* [GIVEN DATA]:
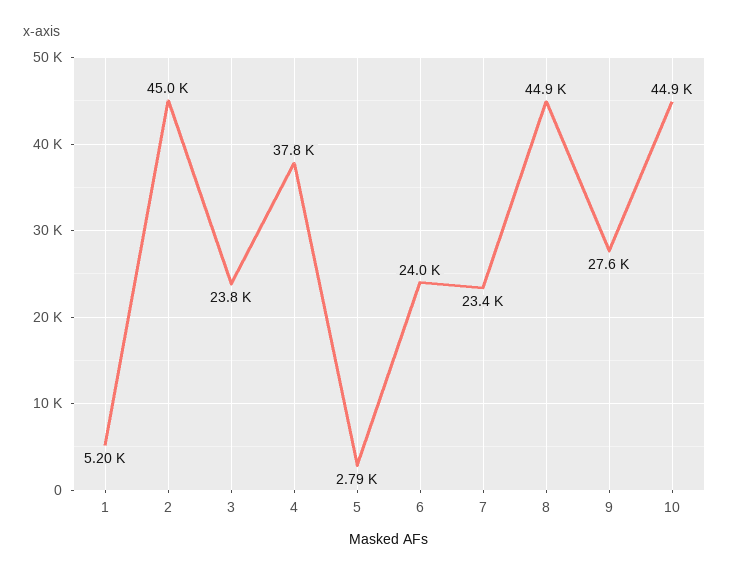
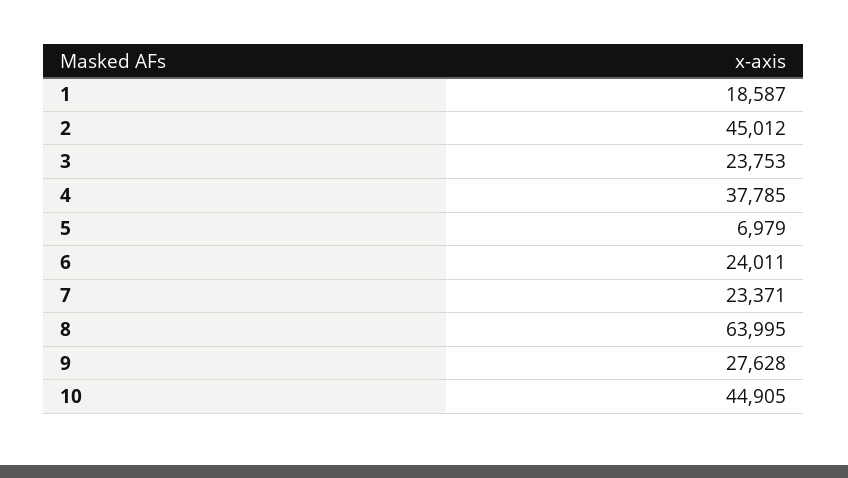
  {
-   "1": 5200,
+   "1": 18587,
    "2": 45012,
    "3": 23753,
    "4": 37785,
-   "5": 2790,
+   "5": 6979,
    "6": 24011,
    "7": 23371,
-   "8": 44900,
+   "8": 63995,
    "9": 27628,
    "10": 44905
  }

* [INSTRUCTIONS FOR THE TASK]: For this exercise, give the listing again exactly as written, with the pictures omitted.

* [EXPECTED OUTPUT]:
  {
-   "1": 5200,
+   "1": 18587,
    "2": 45012,
    "3": 23753,
    "4": 37785,
-   "5": 2790,
+   "5": 6979,
    "6": 24011,
    "7": 23371,
-   "8": 44900,
+   "8": 63995,
    "9": 27628,
    "10": 44905
  }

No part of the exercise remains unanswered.